▸ **Enunciado del ejercicio**
Devuelve como una lista JSON de cadenas las filas que van desde el comienzo hasta la línea que contiene "Ans: 2:21:38", con ambas incluidas. Pon una cadena por línea y deja fuera las líneas en blanco.

▸ **Datos de entrada**
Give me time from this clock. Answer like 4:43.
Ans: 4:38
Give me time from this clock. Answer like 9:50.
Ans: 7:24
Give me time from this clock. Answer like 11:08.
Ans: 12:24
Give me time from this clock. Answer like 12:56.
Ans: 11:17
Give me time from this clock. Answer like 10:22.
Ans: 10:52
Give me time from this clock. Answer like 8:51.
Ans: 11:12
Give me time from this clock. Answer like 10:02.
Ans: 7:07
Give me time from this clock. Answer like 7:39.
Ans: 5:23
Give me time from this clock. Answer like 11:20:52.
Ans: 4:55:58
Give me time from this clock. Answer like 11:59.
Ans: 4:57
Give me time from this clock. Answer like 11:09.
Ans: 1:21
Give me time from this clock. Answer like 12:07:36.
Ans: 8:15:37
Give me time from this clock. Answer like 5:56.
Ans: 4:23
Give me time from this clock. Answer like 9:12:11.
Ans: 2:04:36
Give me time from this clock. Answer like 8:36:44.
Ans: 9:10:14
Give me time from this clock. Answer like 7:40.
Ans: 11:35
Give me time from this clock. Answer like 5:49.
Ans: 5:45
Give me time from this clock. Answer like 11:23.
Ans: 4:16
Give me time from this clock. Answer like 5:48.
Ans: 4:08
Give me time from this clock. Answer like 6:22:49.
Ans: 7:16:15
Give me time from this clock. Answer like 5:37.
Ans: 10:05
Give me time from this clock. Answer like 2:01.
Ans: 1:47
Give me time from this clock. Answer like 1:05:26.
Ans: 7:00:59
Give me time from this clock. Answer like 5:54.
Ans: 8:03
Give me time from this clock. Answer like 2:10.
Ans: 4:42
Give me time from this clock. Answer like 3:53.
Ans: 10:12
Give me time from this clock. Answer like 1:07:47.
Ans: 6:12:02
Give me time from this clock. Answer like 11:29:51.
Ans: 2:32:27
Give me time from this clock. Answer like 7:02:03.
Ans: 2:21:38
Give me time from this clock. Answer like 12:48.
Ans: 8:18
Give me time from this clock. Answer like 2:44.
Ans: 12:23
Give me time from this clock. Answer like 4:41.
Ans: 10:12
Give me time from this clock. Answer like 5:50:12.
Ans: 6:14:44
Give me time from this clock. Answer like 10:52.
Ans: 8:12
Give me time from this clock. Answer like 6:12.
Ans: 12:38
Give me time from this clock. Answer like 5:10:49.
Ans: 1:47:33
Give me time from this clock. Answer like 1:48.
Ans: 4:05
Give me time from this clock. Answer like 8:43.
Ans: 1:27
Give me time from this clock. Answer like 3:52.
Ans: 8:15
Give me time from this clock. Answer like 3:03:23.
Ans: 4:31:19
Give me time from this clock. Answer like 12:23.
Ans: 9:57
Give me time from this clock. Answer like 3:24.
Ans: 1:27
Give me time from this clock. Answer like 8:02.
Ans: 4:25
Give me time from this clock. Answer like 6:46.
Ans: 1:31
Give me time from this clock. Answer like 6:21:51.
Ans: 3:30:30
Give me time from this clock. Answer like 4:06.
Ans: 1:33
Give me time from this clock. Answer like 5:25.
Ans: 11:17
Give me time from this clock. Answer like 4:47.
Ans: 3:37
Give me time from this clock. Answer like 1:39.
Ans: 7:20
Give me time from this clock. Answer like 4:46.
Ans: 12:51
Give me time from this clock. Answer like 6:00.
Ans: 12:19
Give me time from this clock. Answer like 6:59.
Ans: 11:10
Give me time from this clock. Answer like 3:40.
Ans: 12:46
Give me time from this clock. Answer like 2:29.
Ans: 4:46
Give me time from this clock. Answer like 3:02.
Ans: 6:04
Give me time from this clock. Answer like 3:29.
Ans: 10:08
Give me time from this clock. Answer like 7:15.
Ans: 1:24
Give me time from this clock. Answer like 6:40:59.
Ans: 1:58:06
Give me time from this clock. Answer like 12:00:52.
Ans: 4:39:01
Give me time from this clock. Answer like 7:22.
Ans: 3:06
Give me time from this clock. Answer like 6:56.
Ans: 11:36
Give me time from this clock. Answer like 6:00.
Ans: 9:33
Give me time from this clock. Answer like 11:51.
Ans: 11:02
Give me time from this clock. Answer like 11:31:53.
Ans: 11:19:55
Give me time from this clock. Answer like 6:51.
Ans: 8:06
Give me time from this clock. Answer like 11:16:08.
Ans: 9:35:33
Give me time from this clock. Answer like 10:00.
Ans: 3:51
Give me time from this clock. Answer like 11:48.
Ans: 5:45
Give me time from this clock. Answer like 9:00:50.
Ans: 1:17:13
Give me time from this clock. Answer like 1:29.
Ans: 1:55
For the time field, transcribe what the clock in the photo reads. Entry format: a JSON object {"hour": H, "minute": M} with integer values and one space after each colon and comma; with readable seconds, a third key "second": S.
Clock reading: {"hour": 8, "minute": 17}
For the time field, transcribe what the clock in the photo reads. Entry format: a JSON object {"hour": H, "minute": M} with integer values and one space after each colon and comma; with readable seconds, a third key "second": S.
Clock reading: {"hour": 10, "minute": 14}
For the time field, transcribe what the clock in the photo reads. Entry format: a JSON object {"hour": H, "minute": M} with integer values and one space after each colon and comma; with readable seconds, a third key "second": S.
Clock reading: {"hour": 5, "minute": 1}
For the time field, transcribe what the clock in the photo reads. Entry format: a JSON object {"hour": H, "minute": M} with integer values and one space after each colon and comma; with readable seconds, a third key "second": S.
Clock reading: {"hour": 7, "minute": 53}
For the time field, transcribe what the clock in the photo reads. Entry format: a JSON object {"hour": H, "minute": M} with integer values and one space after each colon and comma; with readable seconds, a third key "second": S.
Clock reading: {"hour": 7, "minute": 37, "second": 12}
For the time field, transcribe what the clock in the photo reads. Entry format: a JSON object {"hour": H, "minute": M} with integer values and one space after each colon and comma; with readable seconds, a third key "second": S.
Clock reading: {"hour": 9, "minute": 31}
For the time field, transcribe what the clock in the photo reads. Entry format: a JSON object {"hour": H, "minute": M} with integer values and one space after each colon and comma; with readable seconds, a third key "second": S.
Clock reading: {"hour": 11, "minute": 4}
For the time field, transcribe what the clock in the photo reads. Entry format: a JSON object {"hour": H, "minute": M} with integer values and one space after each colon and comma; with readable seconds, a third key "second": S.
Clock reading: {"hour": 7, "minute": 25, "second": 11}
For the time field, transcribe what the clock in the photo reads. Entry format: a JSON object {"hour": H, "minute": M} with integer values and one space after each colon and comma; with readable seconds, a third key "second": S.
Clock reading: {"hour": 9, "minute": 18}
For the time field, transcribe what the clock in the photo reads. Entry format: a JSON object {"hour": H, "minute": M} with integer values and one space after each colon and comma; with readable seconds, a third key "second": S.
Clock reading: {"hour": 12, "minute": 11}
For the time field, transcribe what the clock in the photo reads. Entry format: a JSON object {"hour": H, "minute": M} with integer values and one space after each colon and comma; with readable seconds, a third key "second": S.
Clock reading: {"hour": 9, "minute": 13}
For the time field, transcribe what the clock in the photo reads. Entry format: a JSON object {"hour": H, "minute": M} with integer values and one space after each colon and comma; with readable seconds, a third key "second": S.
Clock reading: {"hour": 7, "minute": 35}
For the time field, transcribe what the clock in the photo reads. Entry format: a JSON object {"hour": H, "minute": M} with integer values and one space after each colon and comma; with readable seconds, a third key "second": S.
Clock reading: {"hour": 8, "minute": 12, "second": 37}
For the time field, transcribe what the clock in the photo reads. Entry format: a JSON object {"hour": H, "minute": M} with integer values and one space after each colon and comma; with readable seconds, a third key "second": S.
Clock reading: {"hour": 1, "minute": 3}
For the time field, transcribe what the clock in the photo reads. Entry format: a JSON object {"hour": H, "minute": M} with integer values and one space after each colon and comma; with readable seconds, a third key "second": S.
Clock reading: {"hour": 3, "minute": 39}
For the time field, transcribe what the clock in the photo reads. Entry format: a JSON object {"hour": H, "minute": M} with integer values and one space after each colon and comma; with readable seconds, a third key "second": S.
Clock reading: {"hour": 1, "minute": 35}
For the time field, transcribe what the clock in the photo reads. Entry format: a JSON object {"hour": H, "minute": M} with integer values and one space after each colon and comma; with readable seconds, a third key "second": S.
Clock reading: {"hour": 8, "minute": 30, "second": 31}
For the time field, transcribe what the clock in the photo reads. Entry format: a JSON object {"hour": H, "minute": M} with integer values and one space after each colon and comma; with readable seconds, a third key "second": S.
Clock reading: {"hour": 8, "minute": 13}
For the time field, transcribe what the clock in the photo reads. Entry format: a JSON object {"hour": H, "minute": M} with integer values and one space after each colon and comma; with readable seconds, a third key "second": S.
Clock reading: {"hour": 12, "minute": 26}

▸ **Solución**
[
  "Give me time from this clock. Answer like 4:43.",
  "Ans: 4:38",
  "Give me time from this clock. Answer like 9:50.",
  "Ans: 7:24",
  "Give me time from this clock. Answer like 11:08.",
  "Ans: 12:24",
  "Give me time from this clock. Answer like 12:56.",
  "Ans: 11:17",
  "Give me time from this clock. Answer like 10:22.",
  "Ans: 10:52",
  "Give me time from this clock. Answer like 8:51.",
  "Ans: 11:12",
  "Give me time from this clock. Answer like 10:02.",
  "Ans: 7:07",
  "Give me time from this clock. Answer like 7:39.",
  "Ans: 5:23",
  "Give me time from this clock. Answer like 11:20:52.",
  "Ans: 4:55:58",
  "Give me time from this clock. Answer like 11:59.",
  "Ans: 4:57",
  "Give me time from this clock. Answer like 11:09.",
  "Ans: 1:21",
  "Give me time from this clock. Answer like 12:07:36.",
  "Ans: 8:15:37",
  "Give me time from this clock. Answer like 5:56.",
  "Ans: 4:23",
  "Give me time from this clock. Answer like 9:12:11.",
  "Ans: 2:04:36",
  "Give me time from this clock. Answer like 8:36:44.",
  "Ans: 9:10:14",
  "Give me time from this clock. Answer like 7:40.",
  "Ans: 11:35",
  "Give me time from this clock. Answer like 5:49.",
  "Ans: 5:45",
  "Give me time from this clock. Answer like 11:23.",
  "Ans: 4:16",
  "Give me time from this clock. Answer like 5:48.",
  "Ans: 4:08",
  "Give me time from this clock. Answer like 6:22:49.",
  "Ans: 7:16:15",
  "Give me time from this clock. Answer like 5:37.",
  "Ans: 10:05",
  "Give me time from this clock. Answer like 2:01.",
  "Ans: 1:47",
  "Give me time from this clock. Answer like 1:05:26.",
  "Ans: 7:00:59",
  "Give me time from this clock. Answer like 5:54.",
  "Ans: 8:03",
  "Give me time from this clock. Answer like 2:10.",
  "Ans: 4:42",
  "Give me time from this clock. Answer like 3:53.",
  "Ans: 10:12",
  "Give me time from this clock. Answer like 1:07:47.",
  "Ans: 6:12:02",
  "Give me time from this clock. Answer like 11:29:51.",
  "Ans: 2:32:27",
  "Give me time from this clock. Answer like 7:02:03.",
  "Ans: 2:21:38"
]